Are real-estate investors starting to run out of gas? Single-family home investors, whose mostly cash purchases played a central role in healing the U.S. housing market, have started to slow down their buying, according to several surveys, land purchases by investors continue to trend upward.
Investors accounted for 20.2% of home purchases in May—still high by historical standards, but down from a peak of 23.1% reached in February, according to the Campbell/Inside Mortgage Finance survey of real estate conditions. A separate survey conducted for MemphisInvest.com and Premier Property Management Group found that investors planned to slow their home purchases in the next year.
Several peripheral indicators as well as some individual market data suggest waning investor interest as well. In May there were fewer offers for distressed homes like foreclosures and short sales, which are favored by investors. Those properties stayed on the market for longer than in the month before and closed further below the asking price, according to the Campbell/Inside Mortgage Finance.

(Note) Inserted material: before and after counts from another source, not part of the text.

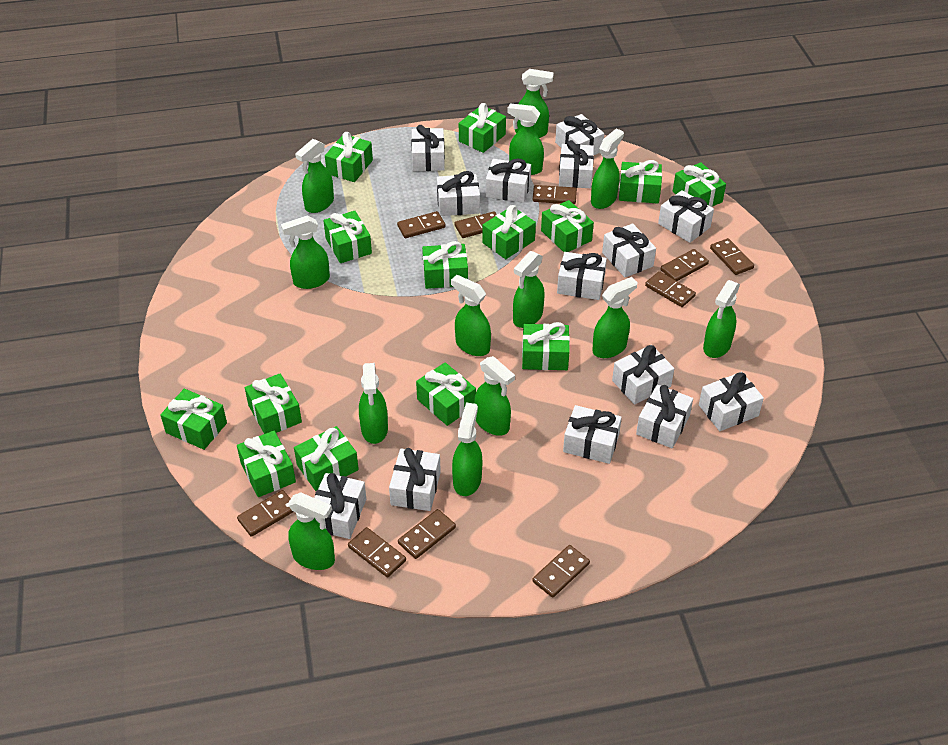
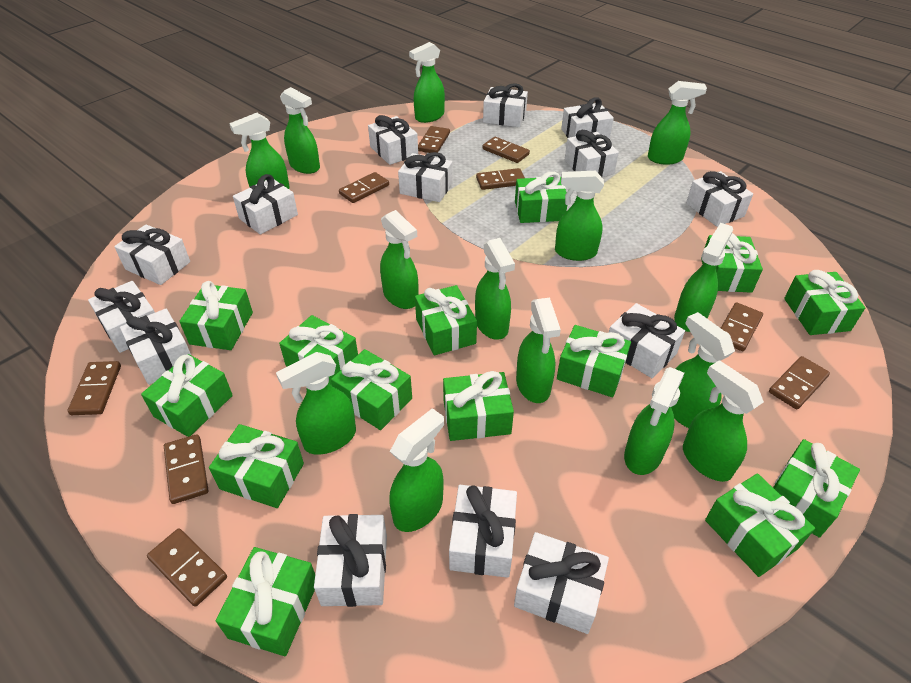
brown domino: [237,490,293,537] [348,527,406,577] [397,211,446,238] [398,509,456,559] [455,211,497,238] [532,545,590,598] [533,185,577,204] [645,271,696,307] [660,249,709,281] [710,238,754,275] = 10 -> [67,361,121,415] [147,529,227,607] [164,434,209,504] [339,172,389,203] [418,126,450,153] [476,168,525,190] [482,137,530,163] [721,302,763,351] [769,356,830,410] = 9
green spray bottle: [281,215,330,289] [288,492,335,570] [295,139,334,213] [359,363,388,444] [451,275,491,356] [452,402,482,496] [474,356,515,436] [507,103,544,175] [513,251,545,328] [515,69,554,138] [591,128,624,209] [592,277,638,358] [703,280,740,358] = 13 -> [229,113,289,189] [276,352,356,455] [280,87,320,174] [380,210,419,309] [390,408,444,532] [409,42,445,123] [475,238,515,340] [516,298,561,403] [555,171,604,261] [624,367,685,475] [648,81,707,165] [671,312,735,428] [674,223,733,332] [683,360,764,482] = 14

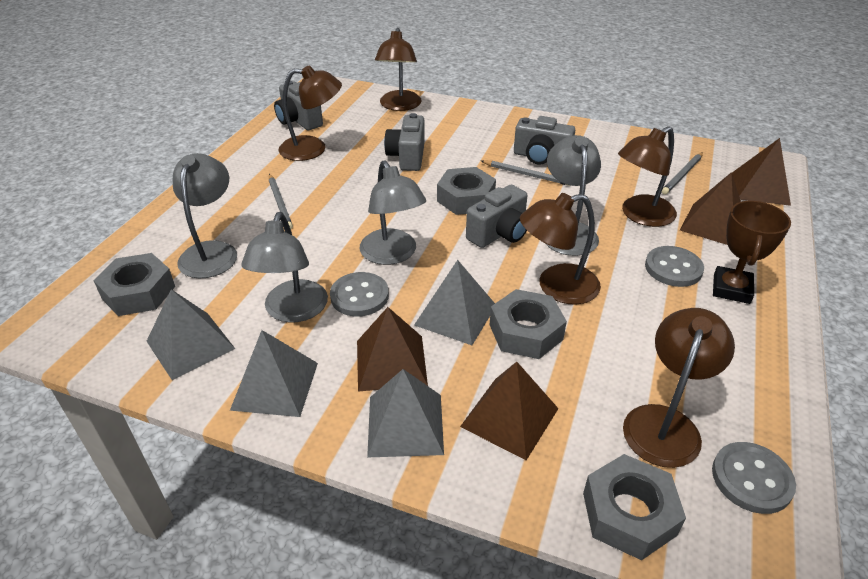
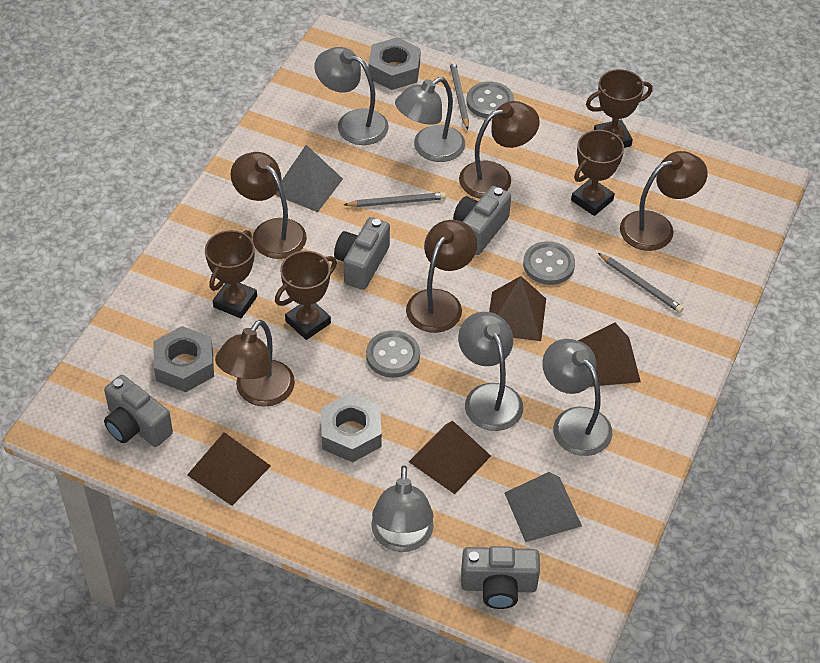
brown trophy: [713,201,791,304] = 1 -> [205,230,257,319] [275,251,337,340] [571,130,624,216] [586,69,653,148] = 4
grey lamp: [173,153,237,278] [242,212,328,323] [360,160,426,265] [545,135,601,256] = 4 -> [315,47,389,145] [371,465,434,552] [395,77,465,162] [458,312,523,431] [542,339,612,456] = 5
grey nut: [94,253,175,316] [437,167,496,215] [490,289,567,359] [583,454,686,560] = 4 -> [153,326,214,392] [321,393,382,462] [369,37,421,90] = 3
grey pyramid: [146,289,235,380] [230,330,318,417] [367,369,444,457] [414,260,495,345] = 4 -> [275,145,343,212] [505,472,582,542] = 2

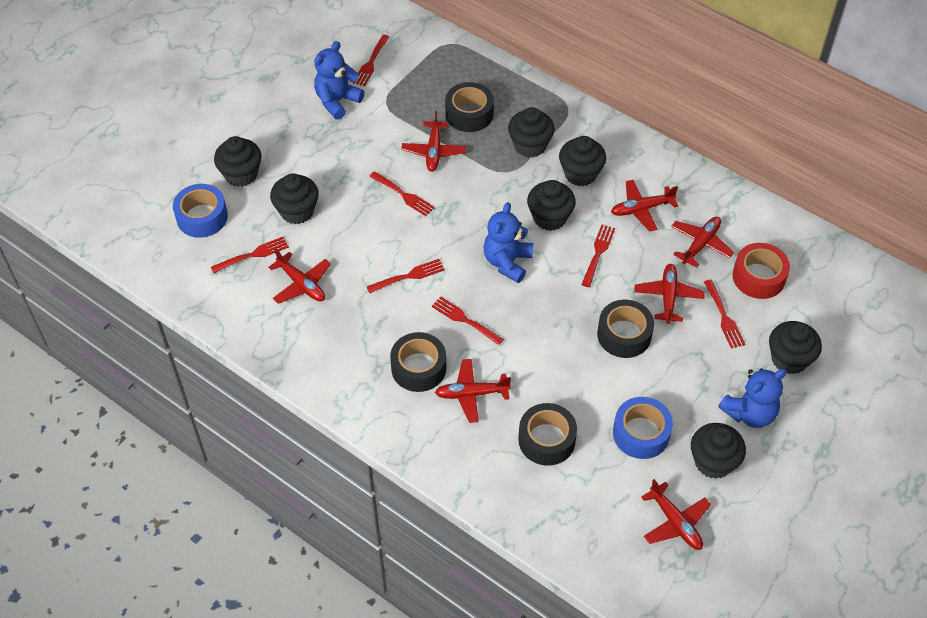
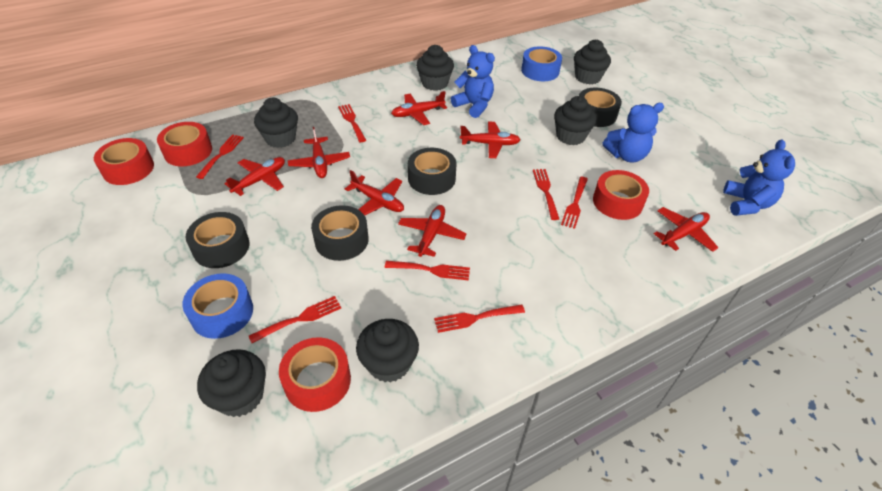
black cupcake: [214,136,261,187] [270,173,319,224] [508,107,555,157] [527,180,576,231] [559,136,606,186] [691,423,746,479] [769,321,822,374] = 7 -> [197,349,266,417] [254,98,298,148] [356,319,419,383] [416,45,454,91] [554,96,596,145] [574,39,611,85] = 6
red tape: [733,243,790,299] = 1 -> [94,138,154,185] [157,122,212,166] [279,337,351,412] [593,170,649,220] = 4

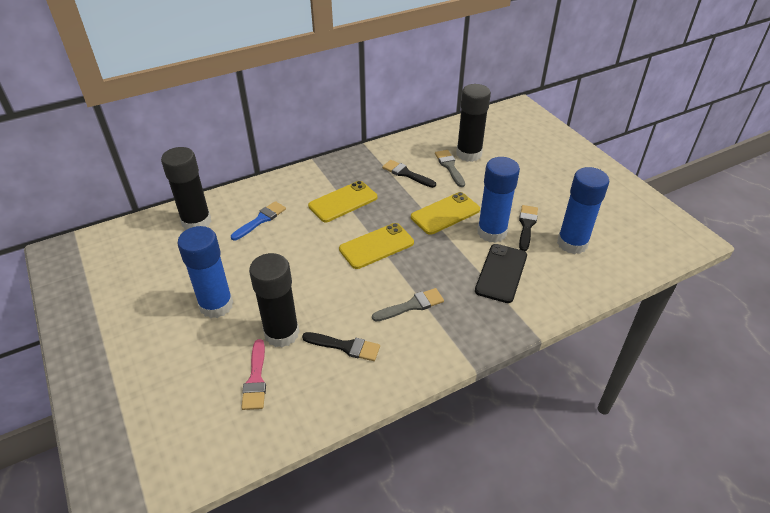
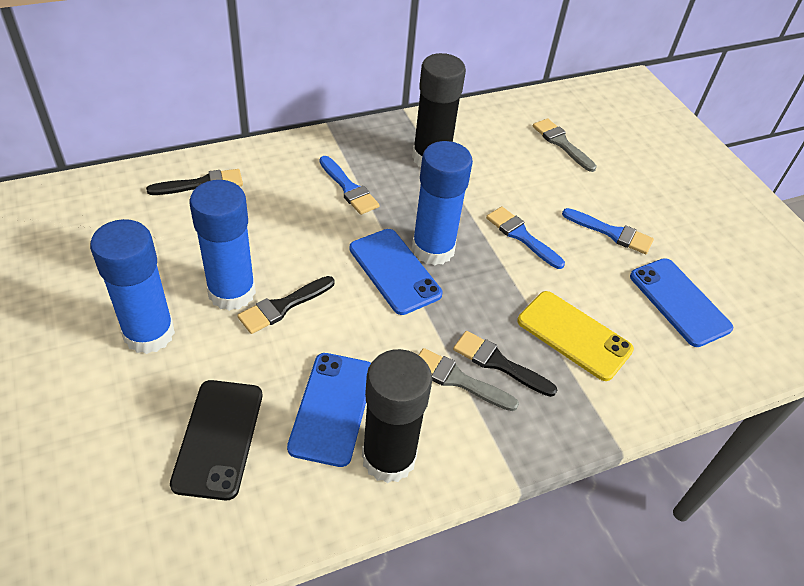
black glue stick: [161,147,211,230] [249,253,299,347] [456,84,491,162] = 3 -> [362,349,432,483] [412,53,466,167] = 2
blue brush: [231,201,286,240] = 1 -> [320,156,379,215] [486,207,565,269] [562,208,654,254] = 3
blue phone: none = 0 -> [287,353,371,467] [349,229,442,315] [630,258,733,347] = 3
pink brush: [241,339,266,410] = 1 -> none = 0
yellow phone: [308,181,377,222] [339,223,414,269] [411,192,480,235] = 3 -> [517,291,634,381] = 1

Reports from the National Association of Realtors and Trulia, a real estate listings site, both show a slight decline in foreign buyers — a big source of investors in U.S. single family homes and condominiums.
And, of course, even if investors are slowing their purchases it doesn’t mean they are leaving the housing market. For starters, it’s not unusual for investor share to decline in the spring, when there are more owner-occupants looking for homes. Also, many investors bought into the single-family real estate for the purpose of renting them out—income that continues to flow long after they stop buying property.
Fewer investors wouldn’t necessarily mean the housing recovery is in jeopardy, either. While surveys show investors are slowing down owner-occupy purchases remain healthy. The number of offers for non-distressed single-family homes—which are favored by owner-occupiers—has increased over the past several months, according to Campbell/Inside Mortgage Finance. Non-distressed homes are selling faster and the sales-to list-ratio, a proxy for buyer competition, is rising.
Still, anyone who got into the real estate market at the bottom couldn’t be blamed for leaning back or taking money off the table. Prices have shot up housing inventory is low, making it a tough time to get cheap houses and a great time to sell at a premium. On the flip side, if investors are dropping out of the market it could allow existing or new investors better land deals and a larger piece of the investment pie.